Ultimately, after this round, I was ghosted by the company.

Interview Questions (8)

Q1
Longest Subsequence of X that is Substring of Y
Data Structures & Algorithms

Given two strings X and Y of length N and M respectively. The task is to find the length of the longest subsequence of string X which is a substring in sequence Y.

Q2
Spring Boot REST CRUD APIs for Employee DB
Other

Design and implement Spring Boot REST CRUD APIs for an employee database.

Q3
Longest Substring Without Repeating Characters
Data Structures & AlgorithmsMedium

Find the length of the longest substring without repeating characters. This is a classic problem often found on platforms like LeetCode.

Q4
Implement Merge Sort
Data Structures & Algorithms

Implement the Merge Sort algorithm.

Q5
SQL Query with Self Join
Other

Write an SQL query involving a self-join.

Q6
Merge Maps Excluding Common Keys
Data Structures & Algorithms

Given two maps with some key-value pairs, return a new map containing elements from both maps but excluding any keys that are common to both.

Q7
Low-Level Design: Restaurant Ordering System
System DesignHard

Design a restaurant ordering system.
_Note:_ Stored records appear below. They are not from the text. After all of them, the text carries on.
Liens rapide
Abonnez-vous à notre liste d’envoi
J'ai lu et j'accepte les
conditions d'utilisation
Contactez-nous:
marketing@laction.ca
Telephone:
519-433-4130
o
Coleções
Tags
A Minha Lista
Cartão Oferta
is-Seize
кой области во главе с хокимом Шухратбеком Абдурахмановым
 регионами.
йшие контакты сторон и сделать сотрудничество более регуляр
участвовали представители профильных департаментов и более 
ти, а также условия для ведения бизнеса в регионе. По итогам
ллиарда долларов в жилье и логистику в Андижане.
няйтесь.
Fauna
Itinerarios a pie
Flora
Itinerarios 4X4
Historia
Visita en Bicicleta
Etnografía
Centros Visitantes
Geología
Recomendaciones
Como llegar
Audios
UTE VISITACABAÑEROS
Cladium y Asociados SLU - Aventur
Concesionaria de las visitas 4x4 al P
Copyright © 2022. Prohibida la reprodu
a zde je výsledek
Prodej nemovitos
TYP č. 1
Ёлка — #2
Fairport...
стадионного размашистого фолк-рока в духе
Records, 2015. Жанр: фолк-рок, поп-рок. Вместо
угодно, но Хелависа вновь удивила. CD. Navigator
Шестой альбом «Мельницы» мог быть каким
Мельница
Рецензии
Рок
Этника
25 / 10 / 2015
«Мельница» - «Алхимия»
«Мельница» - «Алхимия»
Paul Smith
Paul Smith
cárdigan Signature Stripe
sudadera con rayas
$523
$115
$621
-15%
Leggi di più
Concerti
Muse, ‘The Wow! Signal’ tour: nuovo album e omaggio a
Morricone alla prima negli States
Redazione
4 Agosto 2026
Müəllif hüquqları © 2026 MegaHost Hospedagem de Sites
This includes designing the database schema, defining classes, outlining microservice architecture, and specifying APIs.

Q8
Data Structure for Autocomplete Search (Restaurant Location)
Data Structures & Algorithms

Which data structure would you use to implement an autocomplete search functionality for searching restaurants by location?

Preparation Tips

Reflecting on my experience, a key learning point was the importance of thorough SQL knowledge and diverse data structures. I believe fumbling one SQL query and not knowing the Trie data structure for the autocomplete search contributed to my outcome. I regret not having studied Trie DS more thoroughly.